■ **HOW TO COMPLETE THIS TASK**
Check each line of the records below for the word "Wimbledon" and copy those where it appears.

** RECORDS FOR THIS EXERCISE follows **

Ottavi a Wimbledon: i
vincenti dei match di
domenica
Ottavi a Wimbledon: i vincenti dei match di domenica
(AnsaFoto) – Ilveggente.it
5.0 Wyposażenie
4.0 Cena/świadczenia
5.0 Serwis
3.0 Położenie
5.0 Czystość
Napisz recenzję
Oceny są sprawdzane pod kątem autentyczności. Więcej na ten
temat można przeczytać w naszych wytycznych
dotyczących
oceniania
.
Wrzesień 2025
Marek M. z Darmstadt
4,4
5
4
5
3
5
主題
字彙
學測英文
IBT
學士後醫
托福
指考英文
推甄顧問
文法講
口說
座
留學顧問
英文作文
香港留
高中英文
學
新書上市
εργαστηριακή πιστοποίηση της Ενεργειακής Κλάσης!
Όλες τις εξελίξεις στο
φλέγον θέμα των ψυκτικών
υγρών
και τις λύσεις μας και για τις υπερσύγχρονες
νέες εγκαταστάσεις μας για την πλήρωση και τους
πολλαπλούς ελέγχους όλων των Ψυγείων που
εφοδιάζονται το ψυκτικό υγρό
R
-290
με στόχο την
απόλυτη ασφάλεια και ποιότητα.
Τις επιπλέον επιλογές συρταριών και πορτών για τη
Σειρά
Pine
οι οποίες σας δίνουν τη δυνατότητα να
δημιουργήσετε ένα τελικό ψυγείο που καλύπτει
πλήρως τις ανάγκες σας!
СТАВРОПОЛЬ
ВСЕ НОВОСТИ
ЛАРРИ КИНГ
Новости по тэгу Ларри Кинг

** End of RECORDS FOR THIS EXERCISE **

■ **TASK SOLUTION**
Ottavi a Wimbledon: i
Ottavi a Wimbledon: i vincenti dei match di domenica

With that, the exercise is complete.